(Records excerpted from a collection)
◆ ◆ ◆

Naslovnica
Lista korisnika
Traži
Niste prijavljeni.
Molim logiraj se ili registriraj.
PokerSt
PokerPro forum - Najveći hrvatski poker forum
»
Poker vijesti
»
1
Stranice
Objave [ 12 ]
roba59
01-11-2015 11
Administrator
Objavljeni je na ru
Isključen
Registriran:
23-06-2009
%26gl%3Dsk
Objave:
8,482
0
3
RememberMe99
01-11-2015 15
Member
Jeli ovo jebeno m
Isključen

◆ ◆ ◆

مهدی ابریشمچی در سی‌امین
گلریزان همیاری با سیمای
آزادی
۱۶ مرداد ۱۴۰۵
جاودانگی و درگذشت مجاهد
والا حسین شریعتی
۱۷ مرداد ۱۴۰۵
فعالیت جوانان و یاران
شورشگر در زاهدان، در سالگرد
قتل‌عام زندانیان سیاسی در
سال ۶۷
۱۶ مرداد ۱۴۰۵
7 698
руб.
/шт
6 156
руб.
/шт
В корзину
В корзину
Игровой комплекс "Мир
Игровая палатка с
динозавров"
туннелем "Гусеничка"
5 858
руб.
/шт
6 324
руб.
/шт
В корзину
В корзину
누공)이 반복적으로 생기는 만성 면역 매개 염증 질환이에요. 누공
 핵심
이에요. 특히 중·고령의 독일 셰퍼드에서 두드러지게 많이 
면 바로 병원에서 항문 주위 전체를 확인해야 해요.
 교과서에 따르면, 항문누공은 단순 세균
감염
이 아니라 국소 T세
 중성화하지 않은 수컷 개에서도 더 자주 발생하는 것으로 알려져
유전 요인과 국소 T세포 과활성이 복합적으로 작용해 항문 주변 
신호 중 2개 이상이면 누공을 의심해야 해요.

◆ ◆ ◆

TO DO: Rewrite the items from the line with "مهدی ابریشمچی در سی‌امین" to the line with "신호 중 2개 이상이면 누공을 의심해야 해요.", swapping "В корзину" for "Купить" and leaving everything else the same.

EXERCISE OUTPUT:
مهدی ابریشمچی در سی‌امین
گلریزان همیاری با سیمای
آزادی
۱۶ مرداد ۱۴۰۵
جاودانگی و درگذشت مجاهد
والا حسین شریعتی
۱۷ مرداد ۱۴۰۵
فعالیت جوانان و یاران
شورشگر در زاهدان، در سالگرد
قتل‌عام زندانیان سیاسی در
سال ۶۷
۱۶ مرداد ۱۴۰۵
7 698
руб.
/шт
6 156
руб.
/шт
Купить
Купить
Игровой комплекс "Мир
Игровая палатка с
динозавров"
туннелем "Гусеничка"
5 858
руб.
/шт
6 324
руб.
/шт
Купить
Купить
누공)이 반복적으로 생기는 만성 면역 매개 염증 질환이에요. 누공
 핵심
이에요. 특히 중·고령의 독일 셰퍼드에서 두드러지게 많이 
면 바로 병원에서 항문 주위 전체를 확인해야 해요.
 교과서에 따르면, 항문누공은 단순 세균
감염
이 아니라 국소 T세
 중성화하지 않은 수컷 개에서도 더 자주 발생하는 것으로 알려져
유전 요인과 국소 T세포 과활성이 복합적으로 작용해 항문 주변 
신호 중 2개 이상이면 누공을 의심해야 해요.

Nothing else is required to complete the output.